= Task =
All lines before the one containing "Çelik karboni", plus that line itself, are to be printed exactly as they appear below.
.....
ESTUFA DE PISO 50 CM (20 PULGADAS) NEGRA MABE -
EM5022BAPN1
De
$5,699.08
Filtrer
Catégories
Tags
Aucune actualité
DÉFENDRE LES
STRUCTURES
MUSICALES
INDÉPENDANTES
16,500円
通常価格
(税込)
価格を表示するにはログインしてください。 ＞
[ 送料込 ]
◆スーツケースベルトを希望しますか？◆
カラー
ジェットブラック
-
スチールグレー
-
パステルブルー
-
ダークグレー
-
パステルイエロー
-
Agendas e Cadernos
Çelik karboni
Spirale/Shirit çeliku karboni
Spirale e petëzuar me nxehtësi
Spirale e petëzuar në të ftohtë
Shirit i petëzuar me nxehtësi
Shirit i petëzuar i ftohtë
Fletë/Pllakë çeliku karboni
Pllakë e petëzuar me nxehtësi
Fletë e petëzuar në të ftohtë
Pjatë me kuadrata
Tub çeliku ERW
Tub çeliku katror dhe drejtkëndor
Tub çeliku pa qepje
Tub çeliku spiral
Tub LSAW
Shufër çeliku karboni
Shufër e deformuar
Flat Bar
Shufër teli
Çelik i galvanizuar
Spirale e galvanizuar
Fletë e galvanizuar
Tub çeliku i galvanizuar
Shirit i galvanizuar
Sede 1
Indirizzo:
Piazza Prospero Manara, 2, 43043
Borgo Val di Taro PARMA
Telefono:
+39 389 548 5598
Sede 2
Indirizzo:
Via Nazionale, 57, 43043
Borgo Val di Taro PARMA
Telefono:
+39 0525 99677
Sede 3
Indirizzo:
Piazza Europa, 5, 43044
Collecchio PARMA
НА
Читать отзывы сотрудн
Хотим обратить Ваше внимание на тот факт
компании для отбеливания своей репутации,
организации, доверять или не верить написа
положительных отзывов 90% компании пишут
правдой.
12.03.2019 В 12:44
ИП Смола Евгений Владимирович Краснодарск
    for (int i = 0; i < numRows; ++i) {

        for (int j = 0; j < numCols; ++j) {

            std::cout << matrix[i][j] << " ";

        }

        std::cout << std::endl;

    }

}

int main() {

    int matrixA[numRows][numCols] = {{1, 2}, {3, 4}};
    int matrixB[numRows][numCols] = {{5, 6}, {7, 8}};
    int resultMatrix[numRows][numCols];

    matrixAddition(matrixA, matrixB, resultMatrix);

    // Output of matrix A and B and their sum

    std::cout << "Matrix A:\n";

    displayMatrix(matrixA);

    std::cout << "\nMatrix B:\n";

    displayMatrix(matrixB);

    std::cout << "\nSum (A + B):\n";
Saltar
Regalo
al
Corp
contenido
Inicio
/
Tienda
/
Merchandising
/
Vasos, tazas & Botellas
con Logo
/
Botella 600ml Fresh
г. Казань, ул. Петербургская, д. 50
.....
= Task result =
ESTUFA DE PISO 50 CM (20 PULGADAS) NEGRA MABE -
EM5022BAPN1
De
$5,699.08
Filtrer
Catégories
Tags
Aucune actualité
DÉFENDRE LES
STRUCTURES
MUSICALES
INDÉPENDANTES
16,500円
通常価格
(税込)
価格を表示するにはログインしてください。 ＞
[ 送料込 ]
◆スーツケースベルトを希望しますか？◆
カラー
ジェットブラック
-
スチールグレー
-
パステルブルー
-
ダークグレー
-
パステルイエロー
-
Agendas e Cadernos
Çelik karboni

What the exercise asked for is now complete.